Spotify is cutting off a specific advertising revenue stream from the makers of white noise podcasts, because when you stick on a podcast that just consists of white noise, you're probably not paying much attention to any promotional messaging.
It's Spotify's Ambassador Ads programme - where podcasters get paid to promote Spotify's own products - that the makers of white noise podcasts will no longer be able to participate in, oblivious of how many listeners and streams they might boast.
There have been rumours for a few weeks now that Spotify was looking to change its policies in relation to the white noise podcasts, although it wasn't entirely clear what that meant.

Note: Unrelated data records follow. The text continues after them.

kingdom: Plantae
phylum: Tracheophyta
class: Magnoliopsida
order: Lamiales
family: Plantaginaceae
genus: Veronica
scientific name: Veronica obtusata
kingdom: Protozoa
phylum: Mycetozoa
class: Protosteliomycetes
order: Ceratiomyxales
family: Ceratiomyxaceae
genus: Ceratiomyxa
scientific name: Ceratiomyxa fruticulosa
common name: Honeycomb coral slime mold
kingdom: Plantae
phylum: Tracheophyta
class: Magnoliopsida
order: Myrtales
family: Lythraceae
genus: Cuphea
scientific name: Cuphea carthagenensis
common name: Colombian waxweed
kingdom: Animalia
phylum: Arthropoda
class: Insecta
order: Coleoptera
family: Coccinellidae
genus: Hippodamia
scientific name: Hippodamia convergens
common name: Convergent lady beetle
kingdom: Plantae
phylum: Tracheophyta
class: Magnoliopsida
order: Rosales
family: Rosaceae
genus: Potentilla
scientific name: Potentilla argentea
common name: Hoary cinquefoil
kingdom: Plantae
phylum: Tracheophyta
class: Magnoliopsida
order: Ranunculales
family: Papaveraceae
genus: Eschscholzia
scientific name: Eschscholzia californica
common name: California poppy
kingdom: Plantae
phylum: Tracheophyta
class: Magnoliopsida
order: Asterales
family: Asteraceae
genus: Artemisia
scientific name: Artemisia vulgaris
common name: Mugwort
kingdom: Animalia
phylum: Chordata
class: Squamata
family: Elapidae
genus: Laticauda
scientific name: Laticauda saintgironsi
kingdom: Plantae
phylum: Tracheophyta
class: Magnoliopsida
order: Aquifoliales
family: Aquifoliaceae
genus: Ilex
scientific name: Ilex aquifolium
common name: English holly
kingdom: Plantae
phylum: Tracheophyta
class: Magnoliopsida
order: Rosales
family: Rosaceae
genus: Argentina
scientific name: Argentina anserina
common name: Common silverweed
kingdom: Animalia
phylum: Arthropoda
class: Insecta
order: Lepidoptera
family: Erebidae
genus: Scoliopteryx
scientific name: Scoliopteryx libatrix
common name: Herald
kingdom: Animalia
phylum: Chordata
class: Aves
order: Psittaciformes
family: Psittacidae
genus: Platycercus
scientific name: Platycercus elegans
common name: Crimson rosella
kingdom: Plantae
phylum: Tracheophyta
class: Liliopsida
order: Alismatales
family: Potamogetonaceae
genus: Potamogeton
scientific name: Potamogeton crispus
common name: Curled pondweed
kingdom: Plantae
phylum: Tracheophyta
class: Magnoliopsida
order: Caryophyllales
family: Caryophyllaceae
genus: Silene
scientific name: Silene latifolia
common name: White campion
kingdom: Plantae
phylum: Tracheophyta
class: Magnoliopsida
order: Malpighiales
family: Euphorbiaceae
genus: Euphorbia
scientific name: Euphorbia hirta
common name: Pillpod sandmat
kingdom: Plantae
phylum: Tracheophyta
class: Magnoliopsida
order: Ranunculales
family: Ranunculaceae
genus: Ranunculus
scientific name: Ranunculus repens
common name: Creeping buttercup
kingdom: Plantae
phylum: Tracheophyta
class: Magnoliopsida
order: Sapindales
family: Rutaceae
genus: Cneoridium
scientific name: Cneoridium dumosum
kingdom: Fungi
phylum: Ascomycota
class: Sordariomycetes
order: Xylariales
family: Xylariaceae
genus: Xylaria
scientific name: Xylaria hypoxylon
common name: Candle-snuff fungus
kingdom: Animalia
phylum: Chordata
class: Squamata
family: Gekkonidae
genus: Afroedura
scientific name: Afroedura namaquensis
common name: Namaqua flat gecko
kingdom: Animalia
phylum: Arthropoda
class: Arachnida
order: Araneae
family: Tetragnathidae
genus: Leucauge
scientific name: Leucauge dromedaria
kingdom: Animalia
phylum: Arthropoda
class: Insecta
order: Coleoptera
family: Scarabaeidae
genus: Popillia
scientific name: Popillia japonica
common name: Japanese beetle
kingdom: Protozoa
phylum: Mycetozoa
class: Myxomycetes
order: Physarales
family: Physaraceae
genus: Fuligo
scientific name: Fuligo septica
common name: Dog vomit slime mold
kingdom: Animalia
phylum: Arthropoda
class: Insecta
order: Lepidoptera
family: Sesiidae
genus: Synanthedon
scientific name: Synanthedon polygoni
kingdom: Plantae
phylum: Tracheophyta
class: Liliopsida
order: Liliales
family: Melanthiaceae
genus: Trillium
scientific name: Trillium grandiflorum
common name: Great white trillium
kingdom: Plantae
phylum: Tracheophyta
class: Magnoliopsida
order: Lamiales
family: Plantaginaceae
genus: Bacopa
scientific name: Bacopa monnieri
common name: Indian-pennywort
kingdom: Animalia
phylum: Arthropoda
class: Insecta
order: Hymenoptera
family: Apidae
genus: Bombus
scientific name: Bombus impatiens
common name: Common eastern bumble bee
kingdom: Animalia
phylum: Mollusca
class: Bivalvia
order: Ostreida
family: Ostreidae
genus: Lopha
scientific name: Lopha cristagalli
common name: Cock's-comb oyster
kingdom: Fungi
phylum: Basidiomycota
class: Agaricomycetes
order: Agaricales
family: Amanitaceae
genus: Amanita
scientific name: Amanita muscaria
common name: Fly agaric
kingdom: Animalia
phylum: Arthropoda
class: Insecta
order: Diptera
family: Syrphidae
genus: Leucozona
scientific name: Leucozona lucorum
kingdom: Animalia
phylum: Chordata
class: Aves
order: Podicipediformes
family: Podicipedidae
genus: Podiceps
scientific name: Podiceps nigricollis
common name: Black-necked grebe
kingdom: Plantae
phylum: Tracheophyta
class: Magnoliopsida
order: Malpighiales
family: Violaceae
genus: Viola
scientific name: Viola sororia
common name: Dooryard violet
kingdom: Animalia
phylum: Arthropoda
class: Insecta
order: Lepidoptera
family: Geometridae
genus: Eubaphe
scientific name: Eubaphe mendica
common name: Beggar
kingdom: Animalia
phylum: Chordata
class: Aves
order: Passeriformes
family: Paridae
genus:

But, clearly, paying for promo messages that appear during podcasts where most listeners will have the audio on very much in the background is not the best use of Spotify's own marketing budgets, especially when its podcasting business is looking to cut costs.
According to Bloomberg, white noise podcasters will no longer be eligible to participate in the Ambassador Ads programme from next month.
The prevalence and popularity of functional audio on Spotify more generally has become a bigger talking point this year, of course.
Where audio files containing white noise, the sound of rainfall or bird song, or whatever, is delivered to the streaming services via the music industry's distributors, it is then counted as music for royalty purposes. This means that some of the revenue pool shared with the music industry is allocated to the makers of that audio.
That is pissing off the music industry and especially the majors, resulting in calls for a change to the way streaming services allocate money each month, segmenting out functional audio so it gets a smaller share of the cash.